Un día, Andon le comunicó que tenía visita: dos personas que habían sido traídas al pueblo por orden del príncipe Garald. Mosiah no podía imaginar quiénes podrían ser y tampoco le importaba demasiado… Y de repente se encontró rodeado por los brazos de su madre, que bañaba con sus lágrimas las heridas del muchacho. La voz de su padre sonó en sus oídos. Suavemente, con ternura, las manos de sus progenitores, ásperas y ajadas por el trabajo, condujeron a su hijo de vuelta a la vida.

El recuerdo de aquel dolor y su desesperación abrumó a Mosiah de tal forma que le pareció como si el Corredor lo estuviera sofocando. Afortunadamente el viaje fue corto, y la sensación de pánico se aplacó cuando el Corredor volvió a abrirse. No obstante, el terror fue reemplazado por sentimientos más profundos, aunque no menos afligidos, sentimientos de dolor y de pena. Mosiah salió del Corredor apretando los dientes con fuerza, intentando infundirse ánimos. Aunque jamás había visitado las Tierras de la Frontera, se había familiarizado con ellas y sabía lo que podía esperar.

Una playa de fina arena blanca, salpicada aquí y allá por pequeñas extensiones de matorral que finalmente, cerca de las cambiantes brumas grises que conducían al Más Allá, desaparecían por completo dejando las márgenes tan desnudas y desabridas como un hueso roído. Sobre esta playa desierta estarían los Vigilantes y, con ellos, Saryon, su cuerpo convertido en piedra.

«La visión no resulta tan aterradora como uno podría imaginar», Mosiah había oído contar al príncipe Garald a un grupo que se había reunido a su alrededor durante una fiesta celebrada no hacía mucho tiempo. «Una expresión de paz baña el rostro de piedra del hombre, y produce casi la envidia ajena, porque es una paz que ningún ser vivo puede experimentar».

Mosiah se sintió escéptico con respecto a esta afirmación. Esperaba que así fuese, que Saryon hubiera encontrado la fe que como sacerdote había perdido, pero no lo creía. Radisovik había dicho que Garald poseía un defecto: la guerra lo llenaba de alegría. Eso era cierto y, si tenía otro defecto, éste era que tendía a ver en las personas y los acontecimientos lo que él quería ver y no necesariamente la esencia de su realidad.

La figura de piedra de Saryon contemplaría eternamente el Más Allá, las movedizas y cambiantes brumas de la Frontera mágica, que se retorcían sobre ellas mismas en interminables remolinos y espirales.

—Las Tierras de la Frontera son un lugar tranquilo y calmado —dijo Garald con voz seria al grupo que le escuchaba—. Contemplándolas, nadie sospecharía las tragedias que tienen lugar en esa Playa de la Muerte.

Tranquilo…

Calmado…

Poniendo los pies sobre la arena, saliendo del Corredor, Mosiah fue derribado por una tremenda ráfaga de aire.

No podía ver. La arena le golpeaba el rostro y le resultaba casi imposible abrir los ojos. El viento era increíblemente fuerte, no se parecía a nada que hubiera experimentado jamás, aunque en una ocasión sufrió una pavorosa tormenta conjurada por dos grupos enfrentados de Sif–Hanar. Luchó por ponerse en pie, pero el intento constituía una batalla perdida de antemano y se hubiera visto arrastrado por la playa como las plantas arrancadas que pasaban volando junto a él, enredándose entre sus piernas, si una fuerte mano no hubiera aparecido para sujetar la suya.

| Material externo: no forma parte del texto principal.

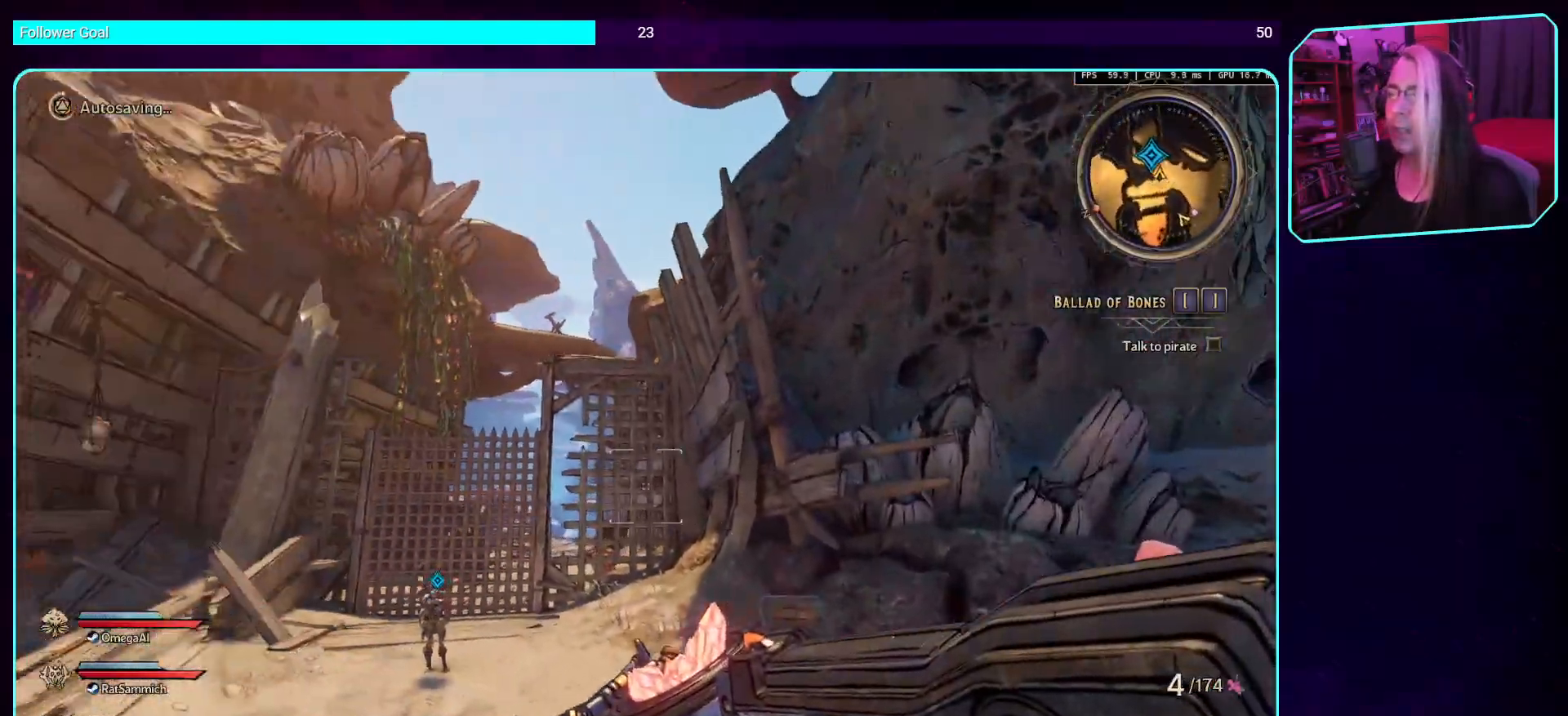
{"keys": ["d", "w"], "mouse": [], "events": []}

Sabiendo que no podría soportar mucho más, Mosiah activó rápidamente una burbuja mágica que los rodeó a él y a la persona que lo había salvado. La estructura los envolvió a ambos al instante, rodeándolos de calma y tranquilidad y dejando fuera el viento.

Mosiah parpadeó, frotándose los ojos para eliminar la arena, intentando observar a quien lo había ayudado, mientras se preguntaba qué podría conducir a nadie hasta la Frontera. Sus ojos vieron el revoloteo de un pedazo de seda naranja y se le cayó el alma a los pies.

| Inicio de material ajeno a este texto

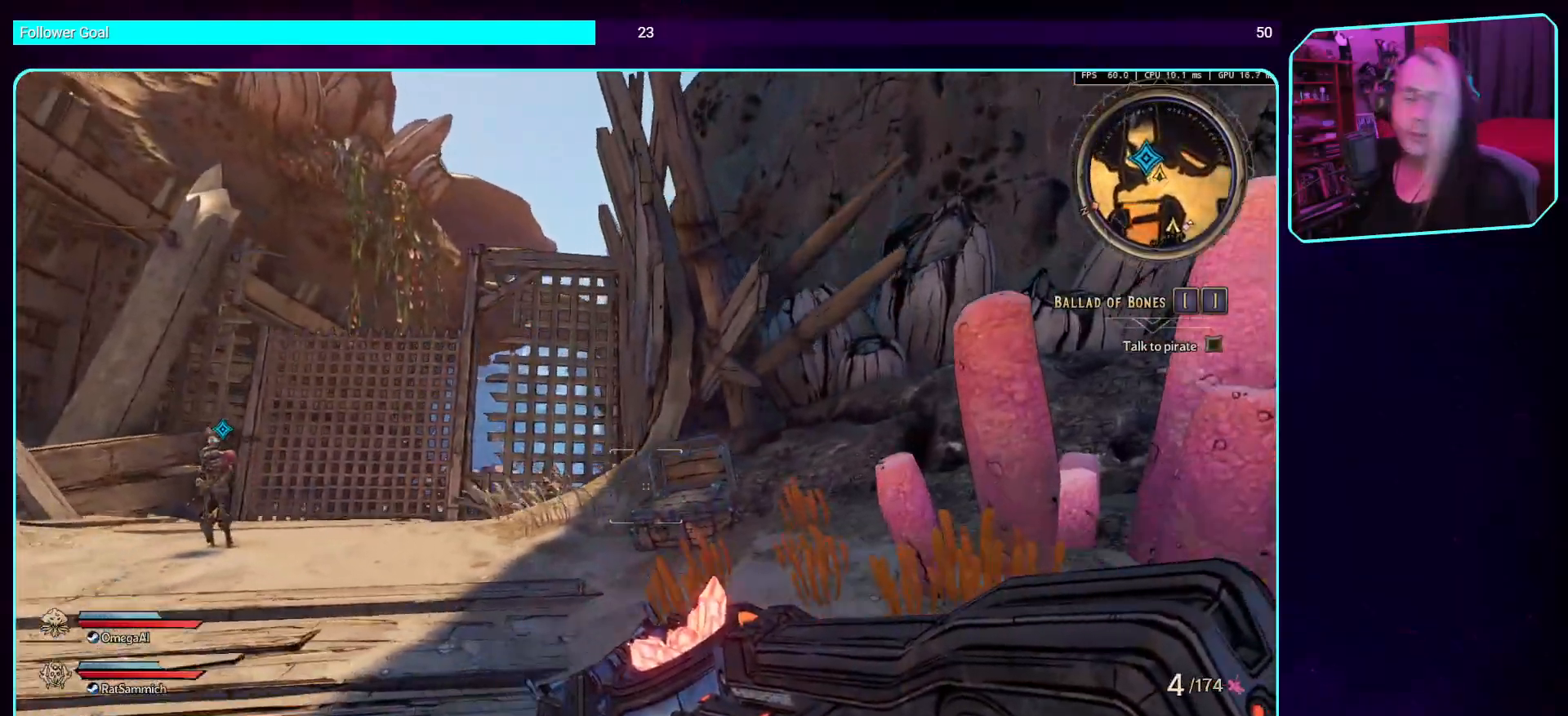
{"keys": [], "mouse": [], "events": [[118, "d", "up"], [118, "w", "up"]]}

—Vaya, viejo amigo —le llegó una voz demasiado conocida—, te lo agradezco enormemente. No sé por qué no pensé en ese escudo. Me lo estaba pasando estupendamente siendo arrastrado de un lado para otro como esas divertidas plantitas que nunca echan raíces sino que van dando tumbos por la arena. He creado un nuevo estilo de vestir. Lo llamo Ciclón. ¿Te gusta?